Savaşın karanlığına iğne ve iplikle karşı duran kadınlar, dayanışma ve umutla savaş karşıtı seslerini yükseltiyorlar.

Sakarya Kadın Platformu “İğneye İplik, Umuda Direniş” atölyelerinin ardından, “Katil İsrail Orta Doğu’dan defol!” pankartının son dokunuşlarını Kentpark’taki buluşmasında tamamladı. Platform, tüm Sakaryalı kadınları, 11 Temmuz Cuma günü, saat 18.00’de Yeni Cami önüne çağırıyor.

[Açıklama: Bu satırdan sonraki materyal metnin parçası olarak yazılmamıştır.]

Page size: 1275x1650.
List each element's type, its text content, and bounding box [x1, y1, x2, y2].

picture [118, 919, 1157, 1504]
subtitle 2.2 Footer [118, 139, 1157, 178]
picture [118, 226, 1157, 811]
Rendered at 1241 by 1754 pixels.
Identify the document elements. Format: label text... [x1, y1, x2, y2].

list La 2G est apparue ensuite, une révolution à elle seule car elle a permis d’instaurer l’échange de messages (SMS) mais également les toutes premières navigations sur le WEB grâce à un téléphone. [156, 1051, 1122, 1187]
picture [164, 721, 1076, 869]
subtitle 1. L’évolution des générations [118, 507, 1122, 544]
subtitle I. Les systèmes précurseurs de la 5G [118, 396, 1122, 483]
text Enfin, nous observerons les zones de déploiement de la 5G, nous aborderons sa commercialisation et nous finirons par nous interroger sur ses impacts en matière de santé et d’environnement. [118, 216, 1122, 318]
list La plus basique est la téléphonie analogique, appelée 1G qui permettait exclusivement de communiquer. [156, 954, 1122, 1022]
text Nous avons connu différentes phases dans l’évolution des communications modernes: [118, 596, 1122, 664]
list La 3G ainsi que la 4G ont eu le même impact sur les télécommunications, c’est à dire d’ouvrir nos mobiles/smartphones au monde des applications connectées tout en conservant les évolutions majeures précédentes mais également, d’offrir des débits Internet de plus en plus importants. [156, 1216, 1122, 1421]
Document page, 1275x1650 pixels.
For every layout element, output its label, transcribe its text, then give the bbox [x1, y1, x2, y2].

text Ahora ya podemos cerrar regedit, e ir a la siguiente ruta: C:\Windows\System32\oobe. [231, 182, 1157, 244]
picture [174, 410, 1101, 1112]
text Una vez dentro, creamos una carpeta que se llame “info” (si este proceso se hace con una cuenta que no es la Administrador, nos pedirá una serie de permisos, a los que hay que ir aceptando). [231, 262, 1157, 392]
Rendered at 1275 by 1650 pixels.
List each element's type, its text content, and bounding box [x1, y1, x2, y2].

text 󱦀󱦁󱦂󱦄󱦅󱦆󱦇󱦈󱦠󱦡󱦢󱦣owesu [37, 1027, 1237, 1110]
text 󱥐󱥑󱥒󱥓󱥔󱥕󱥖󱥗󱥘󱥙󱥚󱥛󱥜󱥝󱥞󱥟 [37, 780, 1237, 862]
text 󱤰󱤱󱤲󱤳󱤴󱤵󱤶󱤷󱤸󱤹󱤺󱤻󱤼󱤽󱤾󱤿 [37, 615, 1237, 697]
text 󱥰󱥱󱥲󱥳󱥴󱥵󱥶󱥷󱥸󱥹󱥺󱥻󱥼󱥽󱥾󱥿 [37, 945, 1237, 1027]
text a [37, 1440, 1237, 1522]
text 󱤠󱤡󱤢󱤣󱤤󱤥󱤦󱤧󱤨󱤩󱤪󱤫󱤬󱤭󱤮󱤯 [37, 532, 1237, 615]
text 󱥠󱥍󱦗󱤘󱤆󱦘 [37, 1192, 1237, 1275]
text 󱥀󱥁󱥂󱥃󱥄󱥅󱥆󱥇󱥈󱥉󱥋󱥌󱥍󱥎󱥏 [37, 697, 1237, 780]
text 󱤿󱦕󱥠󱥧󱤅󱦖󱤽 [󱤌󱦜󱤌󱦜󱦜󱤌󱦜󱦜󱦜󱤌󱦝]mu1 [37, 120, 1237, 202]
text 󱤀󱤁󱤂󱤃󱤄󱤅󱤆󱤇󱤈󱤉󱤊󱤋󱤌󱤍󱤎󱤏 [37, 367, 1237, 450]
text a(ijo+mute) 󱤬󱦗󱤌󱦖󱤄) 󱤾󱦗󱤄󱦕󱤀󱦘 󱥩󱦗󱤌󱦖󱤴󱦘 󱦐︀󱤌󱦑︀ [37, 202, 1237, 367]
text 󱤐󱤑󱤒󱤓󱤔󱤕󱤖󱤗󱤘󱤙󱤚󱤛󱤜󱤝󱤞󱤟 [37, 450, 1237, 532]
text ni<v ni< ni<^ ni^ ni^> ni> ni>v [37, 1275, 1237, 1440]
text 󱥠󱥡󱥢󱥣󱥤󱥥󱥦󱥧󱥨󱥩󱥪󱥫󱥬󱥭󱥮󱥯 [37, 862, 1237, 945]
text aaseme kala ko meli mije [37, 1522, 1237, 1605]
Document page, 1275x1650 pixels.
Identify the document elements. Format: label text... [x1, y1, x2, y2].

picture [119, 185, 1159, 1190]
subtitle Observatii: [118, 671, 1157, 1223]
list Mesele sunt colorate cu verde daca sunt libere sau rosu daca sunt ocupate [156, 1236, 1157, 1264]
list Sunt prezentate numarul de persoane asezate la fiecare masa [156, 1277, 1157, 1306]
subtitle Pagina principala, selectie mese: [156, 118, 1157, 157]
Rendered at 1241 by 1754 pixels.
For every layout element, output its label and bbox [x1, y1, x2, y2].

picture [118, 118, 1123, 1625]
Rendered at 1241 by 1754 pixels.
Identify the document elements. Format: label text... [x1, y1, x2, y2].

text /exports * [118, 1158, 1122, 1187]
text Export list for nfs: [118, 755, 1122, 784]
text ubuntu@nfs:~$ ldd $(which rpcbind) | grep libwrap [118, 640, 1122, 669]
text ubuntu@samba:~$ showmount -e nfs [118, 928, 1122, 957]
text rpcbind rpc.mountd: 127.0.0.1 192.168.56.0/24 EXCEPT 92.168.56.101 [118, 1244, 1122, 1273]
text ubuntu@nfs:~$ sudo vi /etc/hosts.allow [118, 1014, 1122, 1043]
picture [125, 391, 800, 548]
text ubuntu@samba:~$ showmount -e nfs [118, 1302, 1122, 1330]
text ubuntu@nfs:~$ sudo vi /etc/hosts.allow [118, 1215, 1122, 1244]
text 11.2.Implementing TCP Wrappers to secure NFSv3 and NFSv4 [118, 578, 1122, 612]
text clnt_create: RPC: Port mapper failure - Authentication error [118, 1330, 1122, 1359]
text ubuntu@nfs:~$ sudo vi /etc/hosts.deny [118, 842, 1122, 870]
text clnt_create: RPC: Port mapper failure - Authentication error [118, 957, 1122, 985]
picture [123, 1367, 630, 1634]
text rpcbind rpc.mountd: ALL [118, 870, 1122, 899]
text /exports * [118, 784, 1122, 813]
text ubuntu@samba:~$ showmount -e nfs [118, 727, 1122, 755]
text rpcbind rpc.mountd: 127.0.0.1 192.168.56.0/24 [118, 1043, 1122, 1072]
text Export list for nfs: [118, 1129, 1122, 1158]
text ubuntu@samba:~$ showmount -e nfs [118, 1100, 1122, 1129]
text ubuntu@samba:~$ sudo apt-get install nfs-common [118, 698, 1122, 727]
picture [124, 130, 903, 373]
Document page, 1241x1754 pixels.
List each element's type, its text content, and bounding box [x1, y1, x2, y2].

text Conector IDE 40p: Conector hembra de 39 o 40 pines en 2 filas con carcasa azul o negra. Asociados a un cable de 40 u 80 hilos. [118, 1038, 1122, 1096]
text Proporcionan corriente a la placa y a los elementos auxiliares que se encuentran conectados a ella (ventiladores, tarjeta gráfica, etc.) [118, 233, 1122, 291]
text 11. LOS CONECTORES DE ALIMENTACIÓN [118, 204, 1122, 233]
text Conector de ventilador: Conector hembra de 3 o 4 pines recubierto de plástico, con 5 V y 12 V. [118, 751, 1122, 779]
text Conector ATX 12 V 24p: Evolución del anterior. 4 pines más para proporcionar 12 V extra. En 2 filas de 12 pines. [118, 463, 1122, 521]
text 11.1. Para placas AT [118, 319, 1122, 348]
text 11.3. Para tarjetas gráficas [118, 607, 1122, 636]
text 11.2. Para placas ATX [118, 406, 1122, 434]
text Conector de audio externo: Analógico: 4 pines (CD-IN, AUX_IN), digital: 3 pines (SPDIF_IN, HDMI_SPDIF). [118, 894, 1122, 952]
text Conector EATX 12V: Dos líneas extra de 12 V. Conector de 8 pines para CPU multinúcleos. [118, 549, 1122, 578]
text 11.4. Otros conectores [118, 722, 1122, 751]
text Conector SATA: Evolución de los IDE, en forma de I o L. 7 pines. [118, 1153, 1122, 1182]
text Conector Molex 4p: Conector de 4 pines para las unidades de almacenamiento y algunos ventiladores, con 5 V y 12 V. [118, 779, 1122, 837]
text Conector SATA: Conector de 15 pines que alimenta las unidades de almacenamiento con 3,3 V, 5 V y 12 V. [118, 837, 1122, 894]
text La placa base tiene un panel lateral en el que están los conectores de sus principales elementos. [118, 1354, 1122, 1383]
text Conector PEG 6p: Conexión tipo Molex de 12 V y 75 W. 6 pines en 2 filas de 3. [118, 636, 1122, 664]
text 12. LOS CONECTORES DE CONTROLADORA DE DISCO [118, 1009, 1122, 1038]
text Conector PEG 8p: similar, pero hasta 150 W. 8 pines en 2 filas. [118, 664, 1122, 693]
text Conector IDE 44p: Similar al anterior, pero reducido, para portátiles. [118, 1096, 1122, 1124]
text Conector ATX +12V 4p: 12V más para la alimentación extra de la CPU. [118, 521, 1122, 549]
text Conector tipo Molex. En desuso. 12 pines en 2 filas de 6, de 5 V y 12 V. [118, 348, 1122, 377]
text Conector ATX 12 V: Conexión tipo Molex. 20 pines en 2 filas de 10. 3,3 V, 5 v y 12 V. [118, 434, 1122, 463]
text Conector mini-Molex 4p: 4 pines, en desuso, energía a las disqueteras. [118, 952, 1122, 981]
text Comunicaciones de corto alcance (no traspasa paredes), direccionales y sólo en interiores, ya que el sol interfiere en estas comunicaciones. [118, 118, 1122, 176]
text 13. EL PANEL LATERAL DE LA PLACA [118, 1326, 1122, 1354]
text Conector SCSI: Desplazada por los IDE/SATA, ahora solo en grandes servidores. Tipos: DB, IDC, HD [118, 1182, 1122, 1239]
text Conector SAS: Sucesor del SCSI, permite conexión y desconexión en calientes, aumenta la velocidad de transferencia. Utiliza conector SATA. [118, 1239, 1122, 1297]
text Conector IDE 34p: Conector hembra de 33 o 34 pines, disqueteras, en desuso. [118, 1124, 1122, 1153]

Buradan “SAVAŞA HAYIR” diyerek Demokrasi Meydanına kadar yapılacak yürüyüşte, Sakaryalı kadınların barış çağrısını gelin hep birlikte yükseltelim.

Sözde insan hakları ve demokrasi değerlerini savunan işgalciler, bölgede yıllardır barış ve demokrasi adına insanlık dışı savaşlara ve soykırımlara sebep olmuşlardır. İsrail, Amerika Birleşik Devletleri ve batılı emperyalist ülkelerin Gazze, Lübnan, Suriye ve İran’a ulaşan yıkım ve vahşeti karşısında sesiz kalamayız.

İğne ve İplik nasıl direnişe dönüştü

60’lı yıllarda başlayan “El emeğinin direniş biçimi” günümüze kadar uzanıyor. Kadınlar; yıllardır, kadın hakları için, insan hakları için, diktatörlere karşı, savaşlara karşı direnişlerinde kumaşları, çuvalları işleyerek dünyaya sesleniyorlar.

Süfrajetler, Kadınların oy hakkı için direnirken kendi belirledikleri renklerle bayraklar, aksesuarlar ve giysiler tasarladılar.

Şili’li kadınlar, ülkelerindeki kötü yaşam koşulları ve diktatör baskısına karşı hem kendi hikayelerini, hem ekonomik, siyasal, insan haklarına ilişkin sorunlarını un çuvallarının üzerine aplike çalışmaları yaparak dünyaya hikayelerini anlattılar.

Türkiye’de mor iğne kampanyası; cinsel tacize karşı dayanışmanın hikayesidir. 1989’da kadınlar, önce siyasi tutuklulara yönelik şiddete karşı, siyah giyinerek şiddetin son bulmasını talep eden bir kampanya başlattılar. Burada ortaya çıkan enerji ile kadınlar daha sonra “Bedenimiz Bizimdir; Cinsel Tacize Hayır” kampanyası başlatarak; Kahvehane, meyhane, birahane gibi kadınların giremediği mekanlara topluca giderek Mor iğneler satıp taleplerini ifade ettiler.

Savaşta en çok kadınlar mağdur oluyor, neden mi?

Şavaş önce ataerkil toplumun en zayıflarını vuruyor. Ötekileştirilene, ikinci sınıf sayılana, değersizleştirilene, nesneleştirilene vb.

Savaşta kadınlar ganimet olarak görülüyor.

Kadınların tüm yaşamsal hakları ortadan kaldırılıyor.

Sağlık sorunları (kendi ve aile bireylerinin sağlığa ulaşamaması) oluşuyor.

Hijyen maddelerine ulaşmada zorluk yaşıyor (hijyenik ped, temizlik malzemesi, ).

Suya erişemiyor (ev hijyeni, çocuk bakımı vb. kadın işi olarak görüldüğü için en çok kadınlar mağdur oluyor).

Kadınlar ganimet görüldüğü için, cinsel tacize, tecavüze, şiddete, her türlü işkenceye maruz kalıyor.

Zaten eril zihniyetin ikinci sınıf gördüğü kadının sözü değersizleştiriliyor. Kadın görünmez kılınıyor.

Aynı zamanda kadınlar yoksullukla da savaşıyorlar (ataerki, “aileyi besleyen kadındır” anlayışını yerleştirdiği için kadınlar aile bireylerini besleyebilme savaşı da vermek zorunda kalıyorlar.)

Otoriter ve eril zihniyet savaş zamanlarında kadınlara tecavüzü işgalin ve galibiyetin göstergesi sayıyor.

Savaşta kadına tecavüz, “toprağın zapt edilmesi ve namusun kirletilmesi” anlayışıyla birleşiyor.

İŞTE TAM BU YÜZDEN EN ÇOK BİZ SAVAŞA HAYIR DEMELİYİZ.

SESİMİN ULAŞTIĞI KIZ KARDEŞİM, 11 TEMMUZ CUMA GÜNÜ YENİCAMİ ÖNÜNDE SEN DE BARIŞIN SESİ OLMAYA GEL.